Bu şarkı, aynı albümde yer alan Others In Colors ve The Fallow gibi, yine kişinin kendini eleştirme durumuyla ilgili bir şarkıydı.Fakat diğer parçalardan farklı olarak, C.L.A de işlenen konuda, iki şahıs arasındaki bir olayın sonucunda kişinin kendisini ve/veya karşısındaki şahsı eleştirmesi işlenmiyordu. Aksine kişinin, kendi içinde, kendi kendine zamanla keşfettiği yetersizliklerini, korkularını, kendisini hedeflerinden alıkoyan her olumsuz özelliğini bütünleyip kişileştirerek, yarattığı bu hayali karakterle bir diyaloga girmesiydi. Şizofren şarkılar yazmak konusunda yetenekli ve istekli olduğumuz günlerde yaratılmış bir şarkıydı 🙂

Söz yazarken sizi neler etkiler?
Bunu uzun uzun yazmak yerine, dönemsel olarak değişen ruh hallerimizden ve çeşitlilik konusunda sonsuz malzemeye; insana dair her olay ve durumdan etkilendiğimizi söylemek sanıyoruz ki bilgi edinmek isteyenlere yeterli fikri verecektir. Yazınsal olarak da işimizi iyi yapmak istiyoruz. Bazen anlaşılabilirlik, hafızlanabilirlik gibi konularda bu huyumuz bizi olumsuz etkilese de, vazgeçmek gibi bir niyetimiz yok. Müziği sadece ticari kaygılarla yapıyor olsaydık en başından metalle uğraşmazdık. Sonuç olarak, herhangi bir kaygı gütmeksizin söz yazımı konusunda da iddialı olduğumuzu düşünüyoruz.

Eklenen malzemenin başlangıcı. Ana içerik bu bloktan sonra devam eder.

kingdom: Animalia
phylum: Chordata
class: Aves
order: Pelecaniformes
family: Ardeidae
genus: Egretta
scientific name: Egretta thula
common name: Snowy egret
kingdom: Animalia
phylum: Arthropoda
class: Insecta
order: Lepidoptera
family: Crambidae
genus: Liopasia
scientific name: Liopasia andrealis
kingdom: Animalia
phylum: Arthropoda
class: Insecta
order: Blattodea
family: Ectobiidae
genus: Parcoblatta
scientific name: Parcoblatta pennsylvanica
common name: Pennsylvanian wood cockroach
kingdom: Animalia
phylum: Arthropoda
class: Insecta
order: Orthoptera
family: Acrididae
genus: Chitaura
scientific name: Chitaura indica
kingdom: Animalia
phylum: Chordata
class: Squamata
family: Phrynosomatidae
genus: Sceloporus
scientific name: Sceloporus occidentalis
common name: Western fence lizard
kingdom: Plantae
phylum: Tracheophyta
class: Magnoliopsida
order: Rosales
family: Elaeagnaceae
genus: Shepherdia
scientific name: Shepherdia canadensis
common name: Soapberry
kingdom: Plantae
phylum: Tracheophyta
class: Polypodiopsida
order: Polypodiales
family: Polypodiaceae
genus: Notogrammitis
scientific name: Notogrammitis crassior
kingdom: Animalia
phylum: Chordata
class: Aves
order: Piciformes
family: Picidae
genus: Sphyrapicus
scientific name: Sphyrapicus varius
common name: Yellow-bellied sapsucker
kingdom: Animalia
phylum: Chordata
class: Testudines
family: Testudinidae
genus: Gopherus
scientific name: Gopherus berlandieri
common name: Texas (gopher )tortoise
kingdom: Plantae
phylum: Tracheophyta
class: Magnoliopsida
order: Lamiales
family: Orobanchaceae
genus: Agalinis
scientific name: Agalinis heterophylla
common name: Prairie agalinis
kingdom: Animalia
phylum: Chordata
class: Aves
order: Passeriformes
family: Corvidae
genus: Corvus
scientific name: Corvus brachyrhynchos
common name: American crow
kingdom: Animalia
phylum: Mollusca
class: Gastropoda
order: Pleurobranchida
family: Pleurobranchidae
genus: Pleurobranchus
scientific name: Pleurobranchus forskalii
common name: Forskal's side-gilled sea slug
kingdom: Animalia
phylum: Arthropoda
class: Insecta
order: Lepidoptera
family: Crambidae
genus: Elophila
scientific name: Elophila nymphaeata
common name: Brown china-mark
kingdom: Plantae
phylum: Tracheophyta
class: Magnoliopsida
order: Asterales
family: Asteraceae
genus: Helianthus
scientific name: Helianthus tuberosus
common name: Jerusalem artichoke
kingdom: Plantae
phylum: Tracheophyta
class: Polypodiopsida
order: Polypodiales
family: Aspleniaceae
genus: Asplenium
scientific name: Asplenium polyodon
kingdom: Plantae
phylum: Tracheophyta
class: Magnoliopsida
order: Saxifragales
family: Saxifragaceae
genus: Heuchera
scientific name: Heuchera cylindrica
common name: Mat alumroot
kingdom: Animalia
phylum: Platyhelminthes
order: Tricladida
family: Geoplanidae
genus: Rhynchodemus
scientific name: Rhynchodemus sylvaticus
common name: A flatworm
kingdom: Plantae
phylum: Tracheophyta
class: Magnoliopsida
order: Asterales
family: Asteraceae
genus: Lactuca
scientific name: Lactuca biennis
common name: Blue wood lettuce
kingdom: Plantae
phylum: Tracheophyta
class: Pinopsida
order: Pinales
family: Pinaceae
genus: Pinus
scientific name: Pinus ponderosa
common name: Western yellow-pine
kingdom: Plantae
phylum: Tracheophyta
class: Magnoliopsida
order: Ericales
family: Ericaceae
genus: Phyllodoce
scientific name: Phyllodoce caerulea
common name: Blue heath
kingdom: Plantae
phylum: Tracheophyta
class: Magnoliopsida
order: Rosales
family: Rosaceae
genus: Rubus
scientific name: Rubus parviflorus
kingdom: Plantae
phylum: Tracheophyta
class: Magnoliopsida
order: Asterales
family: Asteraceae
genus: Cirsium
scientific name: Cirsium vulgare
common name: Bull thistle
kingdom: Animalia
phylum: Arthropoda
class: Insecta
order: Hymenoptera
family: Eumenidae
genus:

Metal Rules sitesinde albümünüz çok olumlu tepkiler aldı. Genel olarak ‘’Blackout Diary’’ albümü yurtdışında kendini belli bir kesime duyurabildi mi?
Belli bir kesim olarak tanımlanabilir mi bilemeyiz ama yurtiçinden çok yurtdışında destek ve ilgi gördüğümüz bir gerçek. Bunu rakamlarla açıklamak gibi bir olanağımız yok fakat bu durumun sadece bizim için geçerli olduğunu da düşünmüyoruz. Hemen her Türk metal grubu için bu durum aşağı yukarı aynı. Yabancı ülkelerde müzik giderek yozlaşıyor modernleşme adı altında abuk sabuk ürünlerin ve grupların sayısı artıyor. Dolayısıyla TR metal gruplarına duyulan merak ve ilgi de artıyor. Bunu iyi değerlendirmeyi başaran isimler de birer birer yurtdışına doğru yol alıyor. Bizimse bu konuda 10 yıldır bir acelemiz olmadı. Belki ikinci albümle birlikte yukarıda da söylediğimiz gibi bir takım eylemlere girişilebilir. Şuan içinse keyfimiz yerinde.

Siz kimleri dinlersiniz?
Freedom Gray bu konuda daima garip bir kimyaya sahipti. Halen böyle ve değişeceğini de düşünmüyoruz. Kadrodaki isimlerin beğeni listelerini buraya döşemek kimsenin ilgisini çekmeyecektir ama genel olarak herkes her şeyi dinliyor. Bu yönümüzle ilgili bir sıkıntımız da yok. Üretmek söz konusu olduğunda metal haricinde bir iş bu gruptan zaten çıkamaz ama beslenmek farklı bir konu. Mümkün olduğunca bu damarların sayısını yüksek tutuyoruz. Hoşa gitmesi halinde kapı gıcırtısı, komşu kavgası falan bile buna dahil edilebilir 🙂

Yerli gruplardan birkaçı yurtdışında firmalar ile anlaşarak dünya genelinde albümlerini dağıtma şansı yakaladılar. Sizce Türk Metal piyasası ne durumda?
Kimin hoşuna gider ya da gitmez, kim bu yazılanları okur ve bunlardan kendine pay çıkarır bilemeyiz ama TR metal piyasası diye bir olay bize göre mevcut değil. İstanbul’da bir metal piyasası var evet ama haricinde sadece diğer şehirlerde yaşamakta olan ve yok olmamaya çalışan gruplar var. Bize göre durum bundan ibaret. Piyasa ve camia kelimelerini birbirinden ayırdığımızda işin rengi biraz daha anlaşılabilir hale geliyor. Kimleri ne derece tanıdığınızdan ve bu isimlerle aranızdaki selam/sohbet diyaloglarınızdan öteye geçemeyen, saman altından ilerleyen bir kıyaklaşmalar silsilesinden ibaretiz ülke çapında. Piyasa ve camia gözlemlerimiz ve yorumumuz budur. Buradan ve bu şartlar içerisinde İstanbul dışından olmasına rağmen, bir şekilde yol bulup yurtdışına sızmayı başaran her TR grubunu da takdir ediyoruz.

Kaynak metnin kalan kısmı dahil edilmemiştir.